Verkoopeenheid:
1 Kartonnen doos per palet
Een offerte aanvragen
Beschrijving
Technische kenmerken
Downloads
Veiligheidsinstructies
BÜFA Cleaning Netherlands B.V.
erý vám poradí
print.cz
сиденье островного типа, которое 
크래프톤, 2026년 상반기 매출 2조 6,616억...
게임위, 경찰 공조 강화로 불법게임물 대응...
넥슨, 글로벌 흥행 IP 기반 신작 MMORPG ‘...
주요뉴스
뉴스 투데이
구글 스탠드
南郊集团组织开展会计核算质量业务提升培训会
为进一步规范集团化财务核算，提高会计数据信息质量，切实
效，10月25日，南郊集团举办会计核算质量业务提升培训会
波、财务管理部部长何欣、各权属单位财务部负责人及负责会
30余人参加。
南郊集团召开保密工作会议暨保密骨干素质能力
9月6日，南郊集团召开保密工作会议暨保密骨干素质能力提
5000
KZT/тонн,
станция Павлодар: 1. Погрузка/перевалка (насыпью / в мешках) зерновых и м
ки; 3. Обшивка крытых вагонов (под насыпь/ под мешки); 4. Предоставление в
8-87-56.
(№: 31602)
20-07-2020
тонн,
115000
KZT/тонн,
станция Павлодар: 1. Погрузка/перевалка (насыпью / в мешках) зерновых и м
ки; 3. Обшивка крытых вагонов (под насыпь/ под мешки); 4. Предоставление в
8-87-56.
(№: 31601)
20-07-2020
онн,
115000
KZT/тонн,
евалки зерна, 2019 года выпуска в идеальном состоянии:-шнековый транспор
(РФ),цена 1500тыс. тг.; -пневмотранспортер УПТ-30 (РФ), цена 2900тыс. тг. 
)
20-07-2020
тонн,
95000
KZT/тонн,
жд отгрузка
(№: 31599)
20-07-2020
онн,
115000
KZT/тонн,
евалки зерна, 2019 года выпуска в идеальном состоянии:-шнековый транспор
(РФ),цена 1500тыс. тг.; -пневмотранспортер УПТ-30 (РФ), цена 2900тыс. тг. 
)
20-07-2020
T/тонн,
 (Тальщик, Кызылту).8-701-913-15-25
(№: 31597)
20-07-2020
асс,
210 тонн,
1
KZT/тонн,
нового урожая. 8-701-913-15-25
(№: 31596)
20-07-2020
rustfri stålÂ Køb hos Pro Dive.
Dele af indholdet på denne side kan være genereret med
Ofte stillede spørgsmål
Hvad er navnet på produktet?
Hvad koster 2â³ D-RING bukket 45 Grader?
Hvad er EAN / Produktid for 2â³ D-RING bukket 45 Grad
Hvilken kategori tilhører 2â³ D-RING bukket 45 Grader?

* * * *

▶ YOUR OBJECTIVE
Reproduce all of the lines above, substituting "21-07-2020" for every occurrence of "20-07-2020" and leaving everything else unchanged.

▶ REPLY TO THE TASK
Verkoopeenheid:
1 Kartonnen doos per palet
Een offerte aanvragen
Beschrijving
Technische kenmerken
Downloads
Veiligheidsinstructies
BÜFA Cleaning Netherlands B.V.
erý vám poradí
print.cz
сиденье островного типа, которое 
크래프톤, 2026년 상반기 매출 2조 6,616억...
게임위, 경찰 공조 강화로 불법게임물 대응...
넥슨, 글로벌 흥행 IP 기반 신작 MMORPG ‘...
주요뉴스
뉴스 투데이
구글 스탠드
南郊集团组织开展会计核算质量业务提升培训会
为进一步规范集团化财务核算，提高会计数据信息质量，切实
效，10月25日，南郊集团举办会计核算质量业务提升培训会
波、财务管理部部长何欣、各权属单位财务部负责人及负责会
30余人参加。
南郊集团召开保密工作会议暨保密骨干素质能力
9月6日，南郊集团召开保密工作会议暨保密骨干素质能力提
5000
KZT/тонн,
станция Павлодар: 1. Погрузка/перевалка (насыпью / в мешках) зерновых и м
ки; 3. Обшивка крытых вагонов (под насыпь/ под мешки); 4. Предоставление в
8-87-56.
(№: 31602)
21-07-2020
тонн,
115000
KZT/тонн,
станция Павлодар: 1. Погрузка/перевалка (насыпью / в мешках) зерновых и м
ки; 3. Обшивка крытых вагонов (под насыпь/ под мешки); 4. Предоставление в
8-87-56.
(№: 31601)
21-07-2020
онн,
115000
KZT/тонн,
евалки зерна, 2019 года выпуска в идеальном состоянии:-шнековый транспор
(РФ),цена 1500тыс. тг.; -пневмотранспортер УПТ-30 (РФ), цена 2900тыс. тг. 
)
21-07-2020
тонн,
95000
KZT/тонн,
жд отгрузка
(№: 31599)
21-07-2020
онн,
115000
KZT/тонн,
евалки зерна, 2019 года выпуска в идеальном состоянии:-шнековый транспор
(РФ),цена 1500тыс. тг.; -пневмотранспортер УПТ-30 (РФ), цена 2900тыс. тг. 
)
21-07-2020
T/тонн,
 (Тальщик, Кызылту).8-701-913-15-25
(№: 31597)
21-07-2020
асс,
210 тонн,
1
KZT/тонн,
нового урожая. 8-701-913-15-25
(№: 31596)
21-07-2020
rustfri stålÂ Køb hos Pro Dive.
Dele af indholdet på denne side kan være genereret med
Ofte stillede spørgsmål
Hvad er navnet på produktet?
Hvad koster 2â³ D-RING bukket 45 Grader?
Hvad er EAN / Produktid for 2â³ D-RING bukket 45 Grad
Hvilken kategori tilhører 2â³ D-RING bukket 45 Grader?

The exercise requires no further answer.